▶ [Problem requirements]
Substitute "plain backdrop" for every "white backdrop" throughout the material below. Rewrite the lines with nothing else changed.

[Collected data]
==================================================

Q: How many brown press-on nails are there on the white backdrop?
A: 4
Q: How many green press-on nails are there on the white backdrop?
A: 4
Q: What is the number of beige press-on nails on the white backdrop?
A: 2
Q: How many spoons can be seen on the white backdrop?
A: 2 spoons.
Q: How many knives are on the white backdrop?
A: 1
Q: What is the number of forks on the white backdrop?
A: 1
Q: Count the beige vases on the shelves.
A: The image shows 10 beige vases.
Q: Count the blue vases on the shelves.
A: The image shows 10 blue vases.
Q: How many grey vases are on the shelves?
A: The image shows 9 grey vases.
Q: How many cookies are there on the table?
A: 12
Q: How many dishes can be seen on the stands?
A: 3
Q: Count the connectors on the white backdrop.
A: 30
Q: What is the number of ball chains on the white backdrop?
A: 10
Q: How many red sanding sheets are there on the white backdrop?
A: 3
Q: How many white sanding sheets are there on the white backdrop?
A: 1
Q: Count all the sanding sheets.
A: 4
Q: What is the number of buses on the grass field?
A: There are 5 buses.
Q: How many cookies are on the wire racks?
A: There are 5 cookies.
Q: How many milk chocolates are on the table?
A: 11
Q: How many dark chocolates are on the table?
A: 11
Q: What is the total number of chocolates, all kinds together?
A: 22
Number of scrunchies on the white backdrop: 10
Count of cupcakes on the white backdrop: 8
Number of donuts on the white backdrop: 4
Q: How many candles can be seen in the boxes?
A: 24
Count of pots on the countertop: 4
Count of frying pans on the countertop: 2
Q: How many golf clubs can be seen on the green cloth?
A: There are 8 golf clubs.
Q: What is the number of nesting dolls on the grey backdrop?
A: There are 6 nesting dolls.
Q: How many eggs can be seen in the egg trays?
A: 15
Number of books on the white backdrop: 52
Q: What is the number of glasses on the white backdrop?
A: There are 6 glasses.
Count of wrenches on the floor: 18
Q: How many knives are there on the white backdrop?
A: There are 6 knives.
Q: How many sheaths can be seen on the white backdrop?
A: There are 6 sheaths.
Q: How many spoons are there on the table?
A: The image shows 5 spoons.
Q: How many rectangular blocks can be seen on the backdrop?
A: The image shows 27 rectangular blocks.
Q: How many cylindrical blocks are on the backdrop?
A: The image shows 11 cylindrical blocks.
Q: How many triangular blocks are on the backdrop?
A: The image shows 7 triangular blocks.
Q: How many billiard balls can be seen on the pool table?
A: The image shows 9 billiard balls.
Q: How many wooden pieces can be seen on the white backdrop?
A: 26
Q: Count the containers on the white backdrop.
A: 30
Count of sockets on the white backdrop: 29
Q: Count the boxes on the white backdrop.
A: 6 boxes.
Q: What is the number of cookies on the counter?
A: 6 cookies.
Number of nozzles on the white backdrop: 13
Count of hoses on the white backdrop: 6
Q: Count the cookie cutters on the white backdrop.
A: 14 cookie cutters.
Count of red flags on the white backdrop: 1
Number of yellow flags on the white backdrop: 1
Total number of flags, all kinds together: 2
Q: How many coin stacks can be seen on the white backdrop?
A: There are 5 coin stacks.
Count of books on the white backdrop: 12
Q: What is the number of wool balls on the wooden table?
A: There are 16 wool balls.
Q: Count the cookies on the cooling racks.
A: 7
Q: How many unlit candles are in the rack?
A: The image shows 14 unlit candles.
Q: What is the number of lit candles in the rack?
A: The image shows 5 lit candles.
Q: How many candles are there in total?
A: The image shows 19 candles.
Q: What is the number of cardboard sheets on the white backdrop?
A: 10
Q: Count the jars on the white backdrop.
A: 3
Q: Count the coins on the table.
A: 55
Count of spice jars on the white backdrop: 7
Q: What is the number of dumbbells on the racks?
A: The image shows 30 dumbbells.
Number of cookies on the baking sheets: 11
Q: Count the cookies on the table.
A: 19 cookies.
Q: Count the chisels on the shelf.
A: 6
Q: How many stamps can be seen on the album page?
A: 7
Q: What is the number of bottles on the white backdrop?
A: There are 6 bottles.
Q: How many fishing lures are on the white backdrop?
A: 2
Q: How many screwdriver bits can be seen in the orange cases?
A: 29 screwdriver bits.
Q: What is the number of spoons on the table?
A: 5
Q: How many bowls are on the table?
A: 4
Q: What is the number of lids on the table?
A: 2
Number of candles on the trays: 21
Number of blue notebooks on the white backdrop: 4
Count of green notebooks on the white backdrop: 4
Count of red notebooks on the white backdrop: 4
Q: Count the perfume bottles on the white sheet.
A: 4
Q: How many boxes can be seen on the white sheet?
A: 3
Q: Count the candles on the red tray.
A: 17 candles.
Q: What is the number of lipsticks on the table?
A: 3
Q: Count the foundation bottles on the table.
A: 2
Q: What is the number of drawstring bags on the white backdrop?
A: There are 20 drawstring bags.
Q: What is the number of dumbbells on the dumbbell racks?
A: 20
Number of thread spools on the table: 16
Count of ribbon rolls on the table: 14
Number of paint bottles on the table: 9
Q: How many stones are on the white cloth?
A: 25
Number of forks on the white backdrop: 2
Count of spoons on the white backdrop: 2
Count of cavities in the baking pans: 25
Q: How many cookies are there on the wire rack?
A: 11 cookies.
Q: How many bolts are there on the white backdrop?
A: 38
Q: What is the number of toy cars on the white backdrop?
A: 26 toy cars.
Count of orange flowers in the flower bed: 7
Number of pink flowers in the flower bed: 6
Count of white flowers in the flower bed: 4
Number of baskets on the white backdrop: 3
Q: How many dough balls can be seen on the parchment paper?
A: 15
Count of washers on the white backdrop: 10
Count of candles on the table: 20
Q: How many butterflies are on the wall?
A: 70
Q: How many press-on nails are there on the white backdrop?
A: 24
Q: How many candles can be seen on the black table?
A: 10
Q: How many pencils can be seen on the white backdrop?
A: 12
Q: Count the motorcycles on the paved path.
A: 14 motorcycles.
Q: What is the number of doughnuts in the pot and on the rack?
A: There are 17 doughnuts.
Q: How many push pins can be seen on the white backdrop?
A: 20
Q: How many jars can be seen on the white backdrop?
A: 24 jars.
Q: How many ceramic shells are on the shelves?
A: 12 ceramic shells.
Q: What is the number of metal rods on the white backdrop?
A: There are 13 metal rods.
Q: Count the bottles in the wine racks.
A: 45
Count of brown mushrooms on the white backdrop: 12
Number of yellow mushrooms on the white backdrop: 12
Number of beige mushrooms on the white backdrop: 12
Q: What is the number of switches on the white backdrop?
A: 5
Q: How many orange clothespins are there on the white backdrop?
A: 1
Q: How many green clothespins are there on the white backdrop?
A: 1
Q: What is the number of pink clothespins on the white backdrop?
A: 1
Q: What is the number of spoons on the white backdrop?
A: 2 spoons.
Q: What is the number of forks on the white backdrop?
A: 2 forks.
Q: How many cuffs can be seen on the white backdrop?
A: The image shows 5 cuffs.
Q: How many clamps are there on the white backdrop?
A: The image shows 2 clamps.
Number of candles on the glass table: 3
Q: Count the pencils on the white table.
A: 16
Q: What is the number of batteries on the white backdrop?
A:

==================================================

▶ [Complete answer]
Q: How many brown press-on nails are there on the plain backdrop?
A: 4
Q: How many green press-on nails are there on the plain backdrop?
A: 4
Q: What is the number of beige press-on nails on the plain backdrop?
A: 2
Q: How many spoons can be seen on the plain backdrop?
A: 2 spoons.
Q: How many knives are on the plain backdrop?
A: 1
Q: What is the number of forks on the plain backdrop?
A: 1
Q: Count the beige vases on the shelves.
A: The image shows 10 beige vases.
Q: Count the blue vases on the shelves.
A: The image shows 10 blue vases.
Q: How many grey vases are on the shelves?
A: The image shows 9 grey vases.
Q: How many cookies are there on the table?
A: 12
Q: How many dishes can be seen on the stands?
A: 3
Q: Count the connectors on the plain backdrop.
A: 30
Q: What is the number of ball chains on the plain backdrop?
A: 10
Q: How many red sanding sheets are there on the plain backdrop?
A: 3
Q: How many white sanding sheets are there on the plain backdrop?
A: 1
Q: Count all the sanding sheets.
A: 4
Q: What is the number of buses on the grass field?
A: There are 5 buses.
Q: How many cookies are on the wire racks?
A: There are 5 cookies.
Q: How many milk chocolates are on the table?
A: 11
Q: How many dark chocolates are on the table?
A: 11
Q: What is the total number of chocolates, all kinds together?
A: 22
Number of scrunchies on the plain backdrop: 10
Count of cupcakes on the plain backdrop: 8
Number of donuts on the plain backdrop: 4
Q: How many candles can be seen in the boxes?
A: 24
Count of pots on the countertop: 4
Count of frying pans on the countertop: 2
Q: How many golf clubs can be seen on the green cloth?
A: There are 8 golf clubs.
Q: What is the number of nesting dolls on the grey backdrop?
A: There are 6 nesting dolls.
Q: How many eggs can be seen in the egg trays?
A: 15
Number of books on the plain backdrop: 52
Q: What is the number of glasses on the plain backdrop?
A: There are 6 glasses.
Count of wrenches on the floor: 18
Q: How many knives are there on the plain backdrop?
A: There are 6 knives.
Q: How many sheaths can be seen on the plain backdrop?
A: There are 6 sheaths.
Q: How many spoons are there on the table?
A: The image shows 5 spoons.
Q: How many rectangular blocks can be seen on the backdrop?
A: The image shows 27 rectangular blocks.
Q: How many cylindrical blocks are on the backdrop?
A: The image shows 11 cylindrical blocks.
Q: How many triangular blocks are on the backdrop?
A: The image shows 7 triangular blocks.
Q: How many billiard balls can be seen on the pool table?
A: The image shows 9 billiard balls.
Q: How many wooden pieces can be seen on the plain backdrop?
A: 26
Q: Count the containers on the plain backdrop.
A: 30
Count of sockets on the plain backdrop: 29
Q: Count the boxes on the plain backdrop.
A: 6 boxes.
Q: What is the number of cookies on the counter?
A: 6 cookies.
Number of nozzles on the plain backdrop: 13
Count of hoses on the plain backdrop: 6
Q: Count the cookie cutters on the plain backdrop.
A: 14 cookie cutters.
Count of red flags on the plain backdrop: 1
Number of yellow flags on the plain backdrop: 1
Total number of flags, all kinds together: 2
Q: How many coin stacks can be seen on the plain backdrop?
A: There are 5 coin stacks.
Count of books on the plain backdrop: 12
Q: What is the number of wool balls on the wooden table?
A: There are 16 wool balls.
Q: Count the cookies on the cooling racks.
A: 7
Q: How many unlit candles are in the rack?
A: The image shows 14 unlit candles.
Q: What is the number of lit candles in the rack?
A: The image shows 5 lit candles.
Q: How many candles are there in total?
A: The image shows 19 candles.
Q: What is the number of cardboard sheets on the plain backdrop?
A: 10
Q: Count the jars on the plain backdrop.
A: 3
Q: Count the coins on the table.
A: 55
Count of spice jars on the plain backdrop: 7
Q: What is the number of dumbbells on the racks?
A: The image shows 30 dumbbells.
Number of cookies on the baking sheets: 11
Q: Count the cookies on the table.
A: 19 cookies.
Q: Count the chisels on the shelf.
A: 6
Q: How many stamps can be seen on the album page?
A: 7
Q: What is the number of bottles on the plain backdrop?
A: There are 6 bottles.
Q: How many fishing lures are on the plain backdrop?
A: 2
Q: How many screwdriver bits can be seen in the orange cases?
A: 29 screwdriver bits.
Q: What is the number of spoons on the table?
A: 5
Q: How many bowls are on the table?
A: 4
Q: What is the number of lids on the table?
A: 2
Number of candles on the trays: 21
Number of blue notebooks on the plain backdrop: 4
Count of green notebooks on the plain backdrop: 4
Count of red notebooks on the plain backdrop: 4
Q: Count the perfume bottles on the white sheet.
A: 4
Q: How many boxes can be seen on the white sheet?
A: 3
Q: Count the candles on the red tray.
A: 17 candles.
Q: What is the number of lipsticks on the table?
A: 3
Q: Count the foundation bottles on the table.
A: 2
Q: What is the number of drawstring bags on the plain backdrop?
A: There are 20 drawstring bags.
Q: What is the number of dumbbells on the dumbbell racks?
A: 20
Number of thread spools on the table: 16
Count of ribbon rolls on the table: 14
Number of paint bottles on the table: 9
Q: How many stones are on the white cloth?
A: 25
Number of forks on the plain backdrop: 2
Count of spoons on the plain backdrop: 2
Count of cavities in the baking pans: 25
Q: How many cookies are there on the wire rack?
A: 11 cookies.
Q: How many bolts are there on the plain backdrop?
A: 38
Q: What is the number of toy cars on the plain backdrop?
A: 26 toy cars.
Count of orange flowers in the flower bed: 7
Number of pink flowers in the flower bed: 6
Count of white flowers in the flower bed: 4
Number of baskets on the plain backdrop: 3
Q: How many dough balls can be seen on the parchment paper?
A: 15
Count of washers on the plain backdrop: 10
Count of candles on the table: 20
Q: How many butterflies are on the wall?
A: 70
Q: How many press-on nails are there on the plain backdrop?
A: 24
Q: How many candles can be seen on the black table?
A: 10
Q: How many pencils can be seen on the plain backdrop?
A: 12
Q: Count the motorcycles on the paved path.
A: 14 motorcycles.
Q: What is the number of doughnuts in the pot and on the rack?
A: There are 17 doughnuts.
Q: How many push pins can be seen on the plain backdrop?
A: 20
Q: How many jars can be seen on the plain backdrop?
A: 24 jars.
Q: How many ceramic shells are on the shelves?
A: 12 ceramic shells.
Q: What is the number of metal rods on the plain backdrop?
A: There are 13 metal rods.
Q: Count the bottles in the wine racks.
A: 45
Count of brown mushrooms on the plain backdrop: 12
Number of yellow mushrooms on the plain backdrop: 12
Number of beige mushrooms on the plain backdrop: 12
Q: What is the number of switches on the plain backdrop?
A: 5
Q: How many orange clothespins are there on the plain backdrop?
A: 1
Q: How many green clothespins are there on the plain backdrop?
A: 1
Q: What is the number of pink clothespins on the plain backdrop?
A: 1
Q: What is the number of spoons on the plain backdrop?
A: 2 spoons.
Q: What is the number of forks on the plain backdrop?
A: 2 forks.
Q: How many cuffs can be seen on the plain backdrop?
A: The image shows 5 cuffs.
Q: How many clamps are there on the plain backdrop?
A: The image shows 2 clamps.
Number of candles on the glass table: 3
Q: Count the pencils on the white table.
A: 16
Q: What is the number of batteries on the plain backdrop?
A:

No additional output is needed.